| Items from a data source |
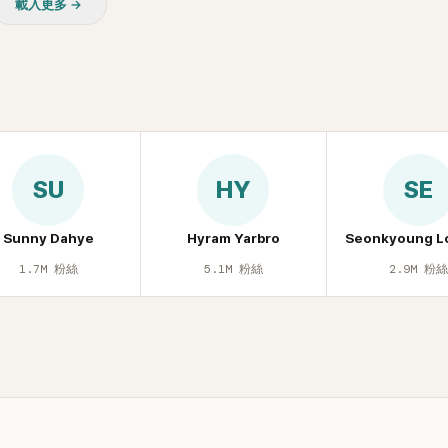
載入更多 →
SU
HY
SE
Sunny Dahye
Hyram Yarbro
Seonkyoung L
1.7M
粉絲
5.1M
粉絲
2.9M
粉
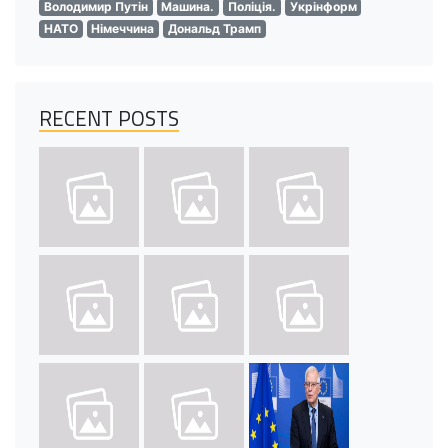
Володимир Путін
Машина.
Поліція.
Укрінформ
НАТО
Німеччина
Дональд Трамп
RECENT POSTS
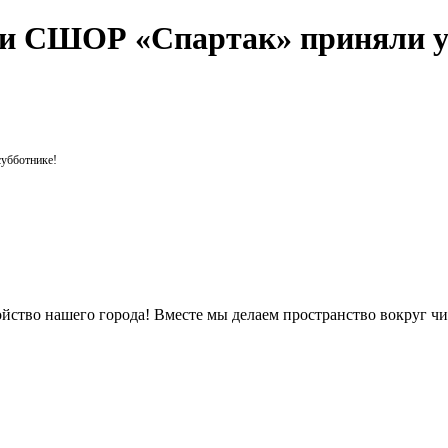
ики СШОР «Спартак» приняли у
субботнике!
ройство нашего города! Вместе мы делаем пространство вокруг ч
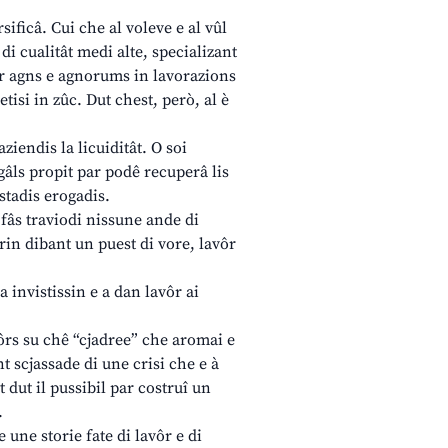
ificâ. Cui che al voleve e al vûl
di cualitât medi alte, specializant
ar agns e agnorums in lavorazions
tisi in zûc. Dut chest, però, al è
ziendis la licuiditât. O soi
âls propit par podê recuperâ lis
stadis erogadis.
 fâs traviodi nissune ande di
irin dibant un puest di vore, lavôr
a invistissin e a dan lavôr ai
tôrs su chê “cjadree” che aromai e
t scjassade di une crisi che e à
t dut il pussibil par costruî un
.
une storie fate di lavôr e di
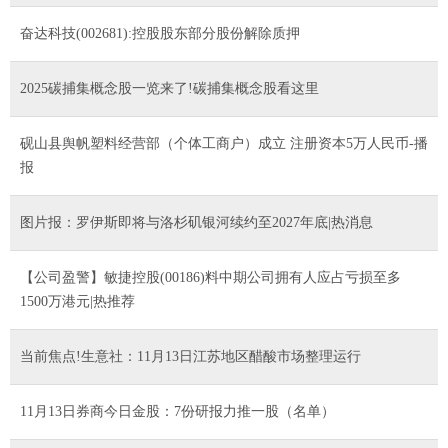
奋达科技(002681):控股股东部分股份解除质押
2025碳捕集概念股一览来了!碳捕集概念股看这里
砚山县舆帆塑料经营部（个体工商户）成立 注册资本5万人民币-播
报
图片报：罗伊斯即将与洛杉矶银河续约至2027年底|热消息
【公司盈警】敏捷控股(00186)料中期公司拥有人应占亏损至多
1500万港元|热推荐
当前焦点!生意社：11月13日江苏地区醋酸市场整理运行
11月13日券商今日金股：7份研报力推一股（名单）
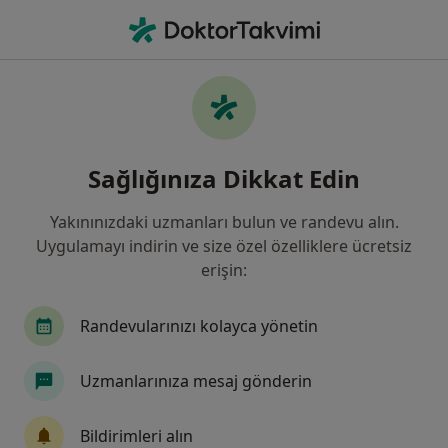
An
Beyin Ve Sinir Cerrahisi • Gaziantep, Gaziantep
Filters
Sigorta:
Anadolu Sigorta
Gaziantep bölgesinde Anadolu Sigorta kabul
Sağlığınıza Dikkat Edin
eden Beyin Ve Sinir Cerrahları
Yakınınızdaki uzmanları bulun ve randevu alın.
Uygulamayı indirin ve size özel özelliklere ücretsiz
erişin:
Randevularınızı kolayca yönetin
Uzmanlarınıza mesaj gönderin
Op. Dr. Tanin Oğur
Beyin ve sinir cerrahisi
Bildirimleri alın
12 görüş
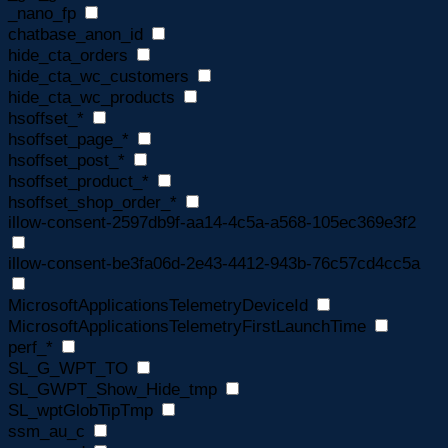
_nano_fp
chatbase_anon_id
hide_cta_orders
hide_cta_wc_customers
hide_cta_wc_products
hsoffset_*
hsoffset_page_*
hsoffset_post_*
hsoffset_product_*
hsoffset_shop_order_*
illow-consent-2597db9f-aa14-4c5a-a568-105ec369e3f2
illow-consent-be3fa06d-2e43-4412-943b-76c57cd4cc5a
MicrosoftApplicationsTelemetryDeviceId
MicrosoftApplicationsTelemetryFirstLaunchTime
perf_*
SL_G_WPT_TO
SL_GWPT_Show_Hide_tmp
SL_wptGlobTipTmp
ssm_au_c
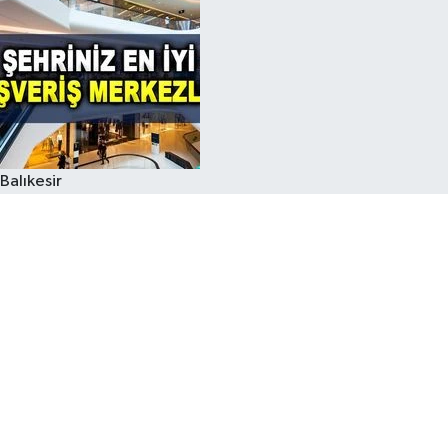
Balıkesir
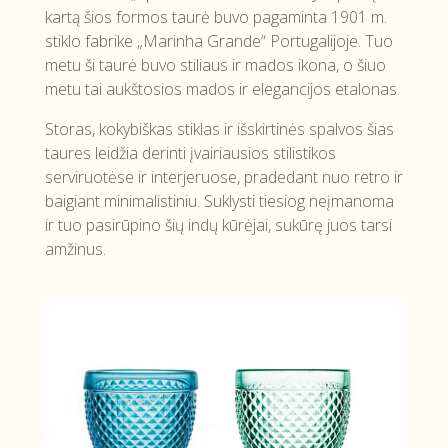
kartą šios formos taurė buvo pagaminta 1901 m.
stiklo fabrike „Marinha Grande“ Portugalijoje. Tuo
metu ši taurė buvo stiliaus ir mados ikona, o šiuo
metu tai aukštosios mados ir elegancijos etalonas.
Storas, kokybiškas stiklas ir išskirtinės spalvos šias
taures leidžia derinti įvairiausios stilistikos
serviruotėse ir interjeruose, pradedant nuo retro ir
baigiant minimalistiniu. Suklysti tiesiog neįmanoma
ir tuo pasirūpino šių indų kūrėjai, sukūrę juos tarsi
amžinus.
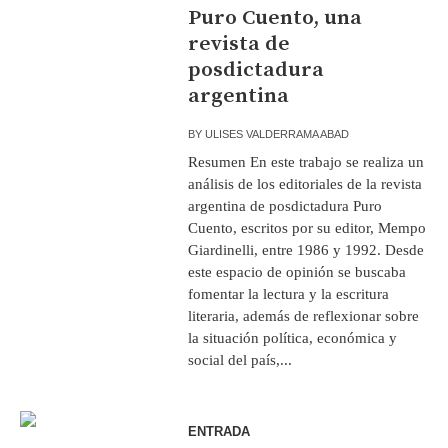
Puro Cuento, una
revista de
posdictadura
argentina
BY
ULISES VALDERRAMA ABAD
Resumen En este trabajo se realiza un
análisis de los editoriales de la revista
argentina de posdictadura Puro
Cuento, escritos por su editor, Mempo
Giardinelli, entre 1986 y 1992. Desde
este espacio de opinión se buscaba
fomentar la lectura y la escritura
literaria, además de reflexionar sobre
la situación política, económica y
social del país,...
ENTRADA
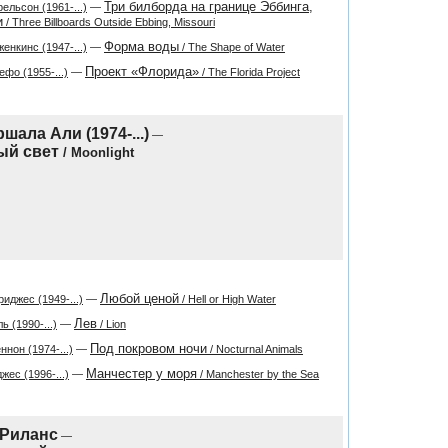
Три билборда на границе Эббинга,
ельсон (1961-...)
—
и
/ Three Billboards Outside Ebbing, Missouri
Форма воды
енкинс (1947-...)
—
/ The Shape of Water
Проект «Флорида»
фо (1955-...)
—
/ The Florida Project
шала Али (1974-...)
—
ый свет
/ Moonlight
Любой ценой
джес (1949-...)
—
/ Hell or High Water
Лев
ь (1990-...)
—
/ Lion
Под покровом ночи
нон (1974-...)
—
/ Nocturnal Animals
Манчестер у моря
жес (1996-...)
—
/ Manchester by the Sea
 Риланс
—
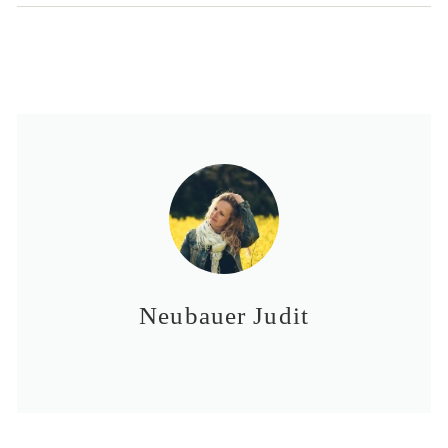
Neubauer Judit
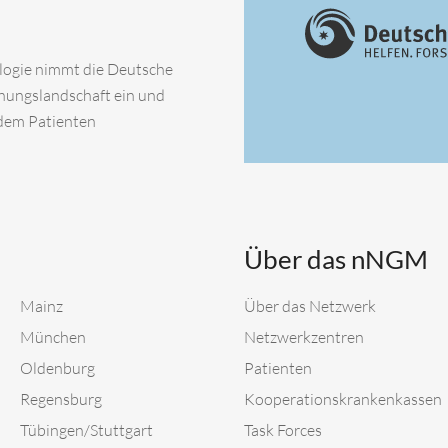
ologie nimmt die Deutsche
chungslandschaft ein und
 dem Patienten
Über das nNGM
Mainz
Über das Netzwerk
München
Netzwerkzentren
Oldenburg
Patienten
Regensburg
Kooperationskrankenkassen
Tübingen/Stuttgart
Task Forces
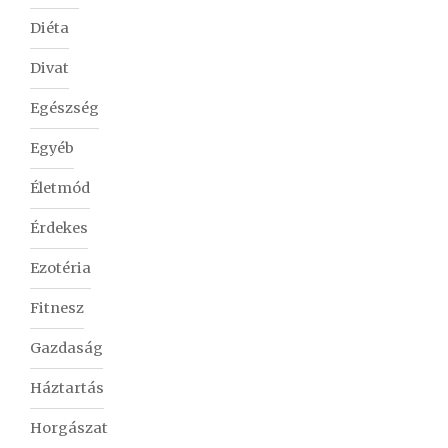
Diéta
Divat
Egészség
Egyéb
Életmód
Érdekes
Ezotéria
Fitnesz
Gazdaság
Háztartás
Horgászat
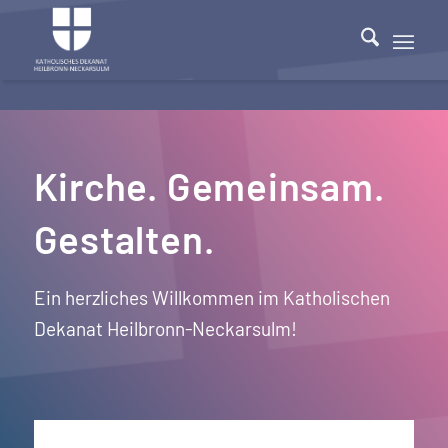
Kirche. Gemeinsam.
Gestalten.
Ein herzliches Willkommen im Katholischen
Dekanat Heilbronn-Neckarsulm!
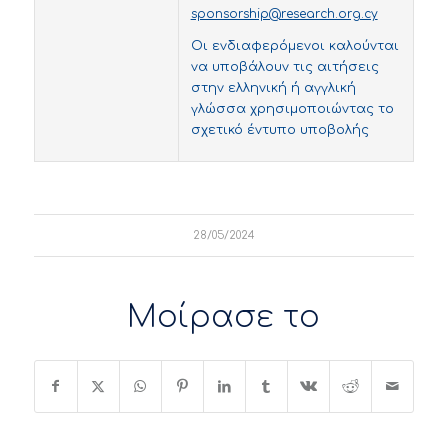
sponsorship@research.org.cy
Οι ενδιαφερόμενοι καλούνται
να υποβάλουν τις αιτήσεις
στην ελληνική ή αγγλική
γλώσσα χρησιμοποιώντας το
σχετικό έντυπο υποβολής
28/05/2024
Μοίρασε το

| Task directions |
From the line containing "Ein herzliches Willkommen im Katholischen" down to the last line of the entries above, retype each line exactly as it stands, but skip the pictures.

| Task output |
Ein herzliches Willkommen im Katholischen
Dekanat Heilbronn-Neckarsulm!
sponsorship@research.org.cy
Οι ενδιαφερόμενοι καλούνται
να υποβάλουν τις αιτήσεις
στην ελληνική ή αγγλική
γλώσσα χρησιμοποιώντας το
σχετικό έντυπο υποβολής
28/05/2024
Μοίρασε το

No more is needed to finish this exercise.